(Stored dataset items)
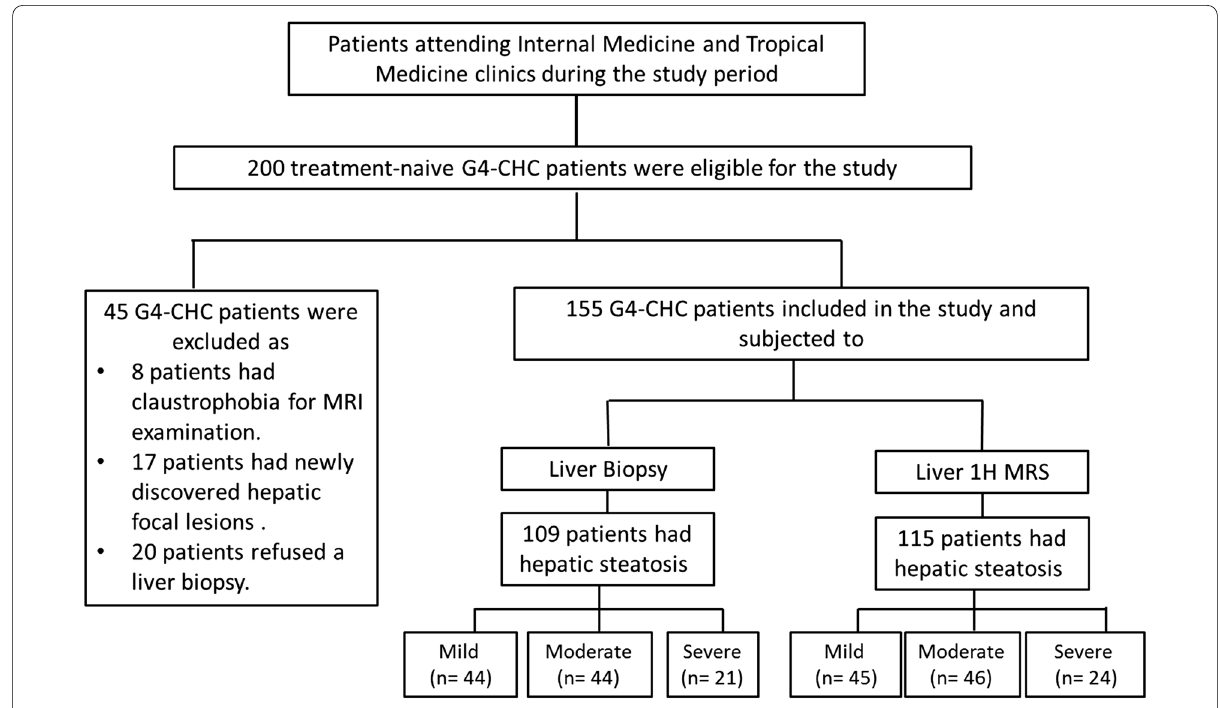
Fig. 1 Low chart of the patients enrolled in the present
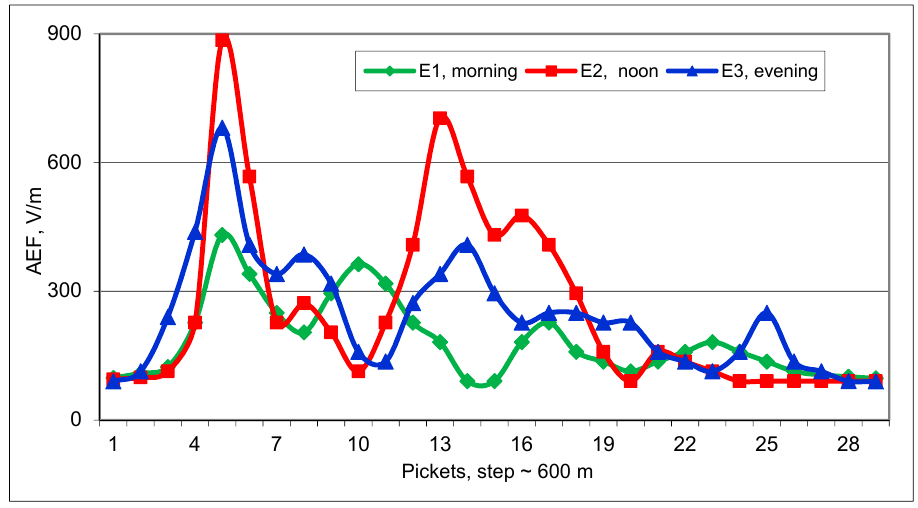
Figure 9. Spatial variations of the AEF on the Svetlogorsk-Uznozh highway over the urban water intake zone.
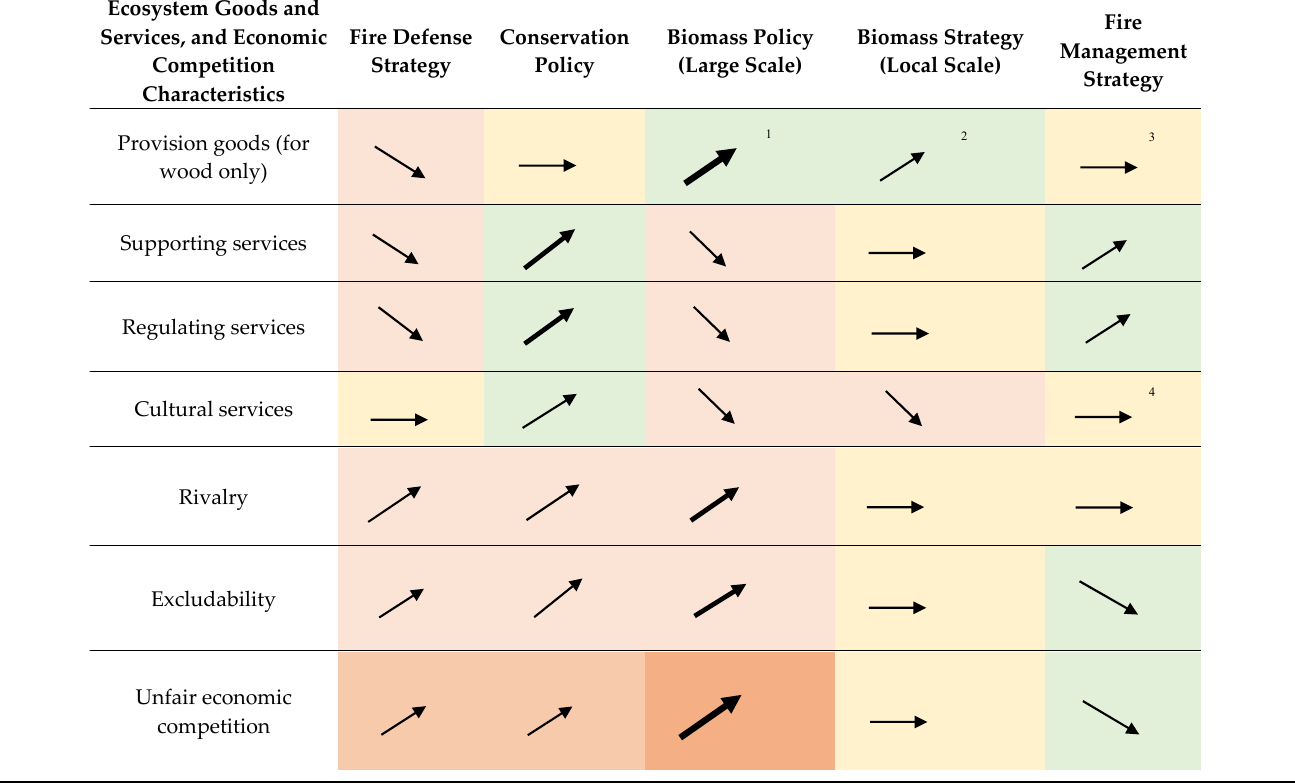
Table 3. Description of the different scenarios and the associated impacts on the four ecosystem service categories, and on the accessibility to forest goods and services. The different scenarios have been developed with stakeholders during participative workshop, and then specified by our analysis based on interviews and document analysis. The fire-defense and the conservation strategies have been described as business-as-usual scenarios, the biomass policy (at large and local scale) as the probable scenario, and the fire-management strategy as the desirable scenario by the majority of actors during participative workshops. Legend: the arrows indicate the increasing, decreasing or no change evolution of the characteristics listed in the first column (large arrow indicates a strong increase or decrease). The color of the cells indicates the desirable level according to the assessment of stakeholders during workshops (Dark green cells = extremely desirable for future, light green cells = desirable, yellow cells = no assessment or neutral, light red cells = no desirable, dark orange cells = extremely desirable).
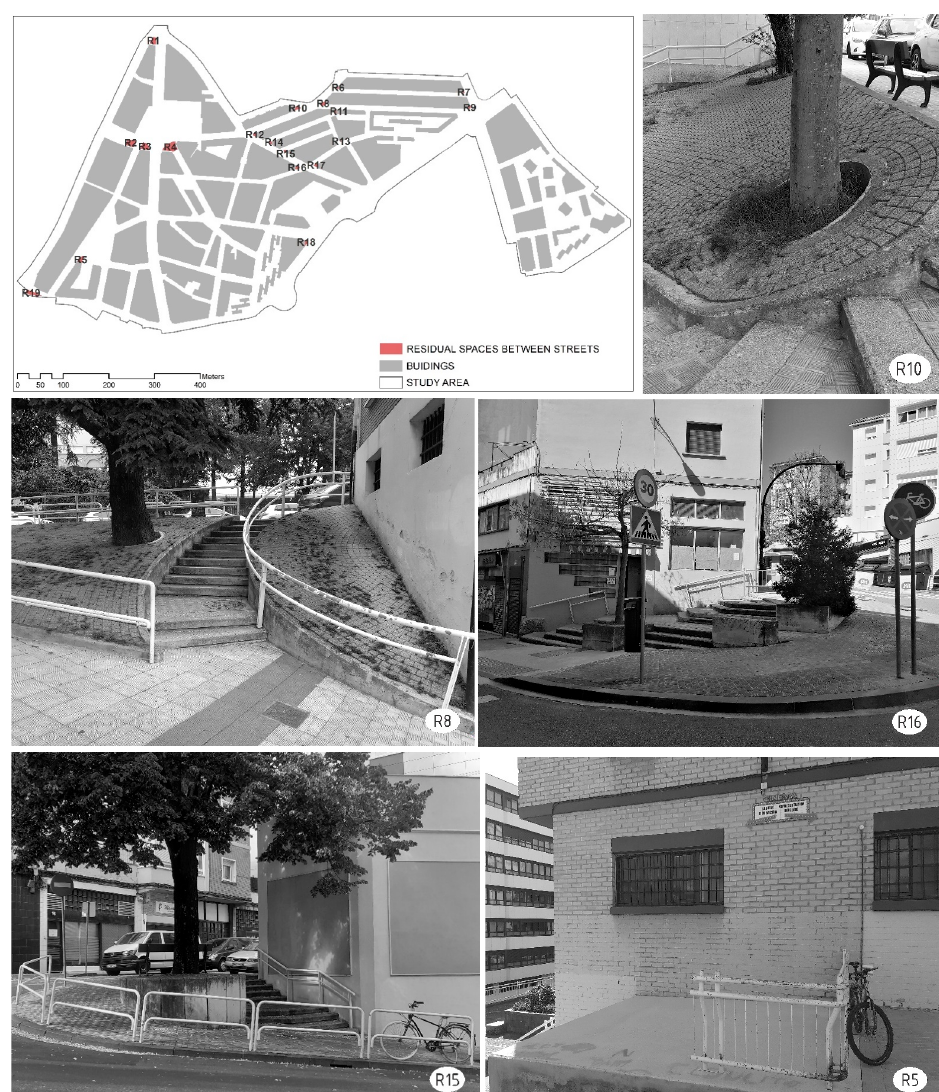
Figure 14. Residual spaces between streets.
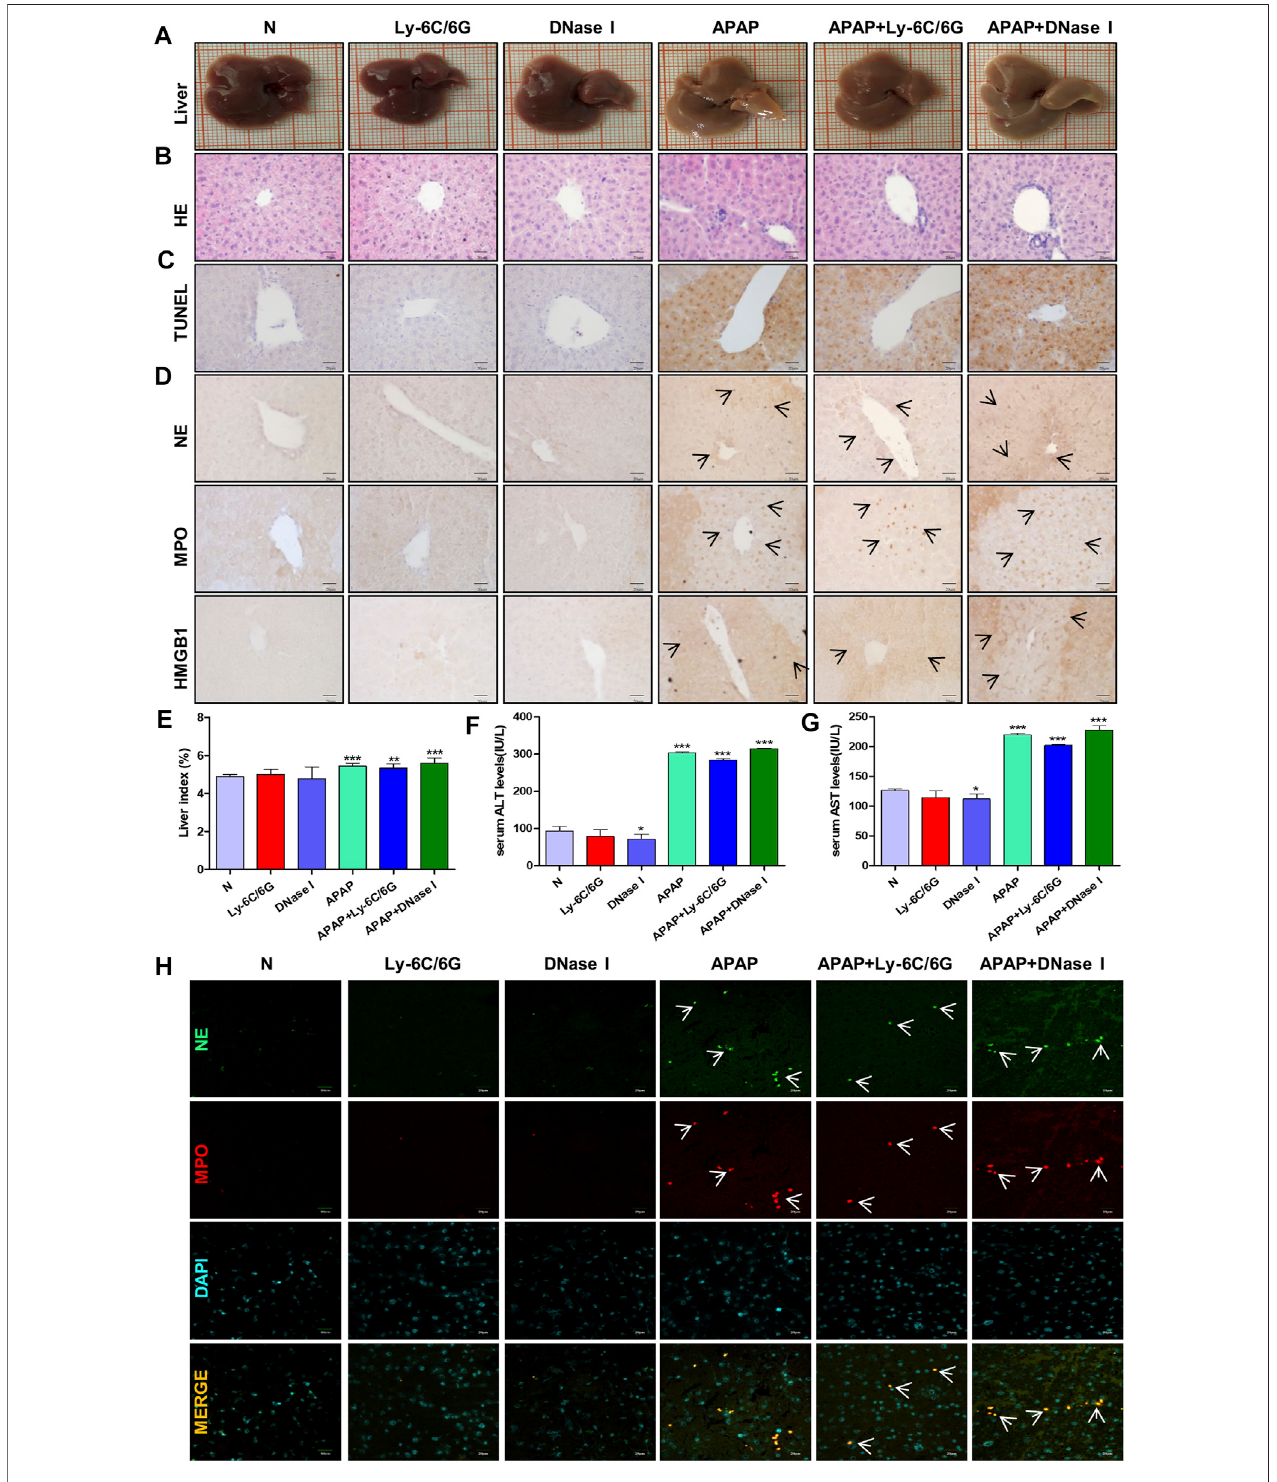
FIGURE7| Effects ofneutrophilsand NETs onliver injuryinduced byAPAP. C57BL/6 mice wererandomlydivided intosixgroups: normal group,Ly6C/6G group, DNase I group, APAP group, APAP + Ly6C/6G group and APAP + DNase I group. Ly6C/6G (200 μ g/mouse) was injected intraperitoneally 24 h before APAP (300 mg/kg) treatment. DNaseI(10 mg/kg) wasinjectedintraperitoneally1 hafter APAPtreatment. (A) Morphologyofmouselivertissue samples. (B,C) HEandTUNEL staining. (D) Immunohistochemical staining of NE, MPO and HMGB1. (E) Liver weight index. (F,G) The level of ALT and AST in serum. (H) Immuno fl uorescence stainingoffrozensectionsofNEandMPO.Greenandred fl uorescentlabelNEandMPO,orangeyellowlabelNEandMPOdualexpression.Allimagesweremagni fi edby 400 × . Speci fi c staining indicated by arrow. * p < 0.05, ** p < 0.01, *** p < 0.001, signi fi cantly different from the normal group. One-way ANOVA followed by Tukey ’ s test. The data are expressed as the mean ± SD of fi ve independent assays with at least three replicates.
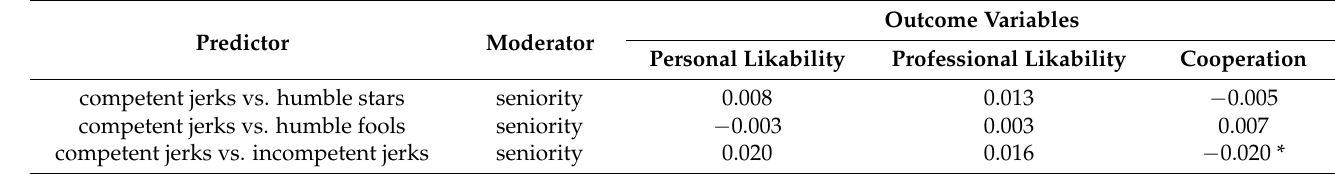
Table 4. The Regression Coefficients of the Interaction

> _EXERCISE DETAILS_
Could you output the full set of entries exactly, skipping every picture?

> _YOUR RESPONSE_
Fig. 1 Low chart of the patients enrolled in the present
Figure 9. Spatial variations of the AEF on the Svetlogorsk-Uznozh highway over the urban water intake zone.
Table 3. Description of the different scenarios and the associated impacts on the four ecosystem service categories, and on the accessibility to forest goods and services. The different scenarios have been developed with stakeholders during participative workshop, and then specified by our analysis based on interviews and document analysis. The fire-defense and the conservation strategies have been described as business-as-usual scenarios, the biomass policy (at large and local scale) as the probable scenario, and the fire-management strategy as the desirable scenario by the majority of actors during participative workshops. Legend: the arrows indicate the increasing, decreasing or no change evolution of the characteristics listed in the first column (large arrow indicates a strong increase or decrease). The color of the cells indicates the desirable level according to the assessment of stakeholders during workshops (Dark green cells = extremely desirable for future, light green cells = desirable, yellow cells = no assessment or neutral, light red cells = no desirable, dark orange cells = extremely desirable).
Figure 14. Residual spaces between streets.
FIGURE7| Effects ofneutrophilsand NETs onliver injuryinduced byAPAP. C57BL/6 mice wererandomlydivided intosixgroups: normal group,Ly6C/6G group, DNase I group, APAP group, APAP + Ly6C/6G group and APAP + DNase I group. Ly6C/6G (200 μ g/mouse) was injected intraperitoneally 24 h before APAP (300 mg/kg) treatment. DNaseI(10 mg/kg) wasinjectedintraperitoneally1 hafter APAPtreatment. (A) Morphologyofmouselivertissue samples. (B,C) HEandTUNEL staining. (D) Immunohistochemical staining of NE, MPO and HMGB1. (E) Liver weight index. (F,G) The level of ALT and AST in serum. (H) Immuno fl uorescence stainingoffrozensectionsofNEandMPO.Greenandred fl uorescentlabelNEandMPO,orangeyellowlabelNEandMPOdualexpression.Allimagesweremagni fi edby 400 × . Speci fi c staining indicated by arrow. * p < 0.05, ** p < 0.01, *** p < 0.001, signi fi cantly different from the normal group. One-way ANOVA followed by Tukey ’ s test. The data are expressed as the mean ± SD of fi ve independent assays with at least three replicates.
Table 4. The Regression Coefficients of the Interaction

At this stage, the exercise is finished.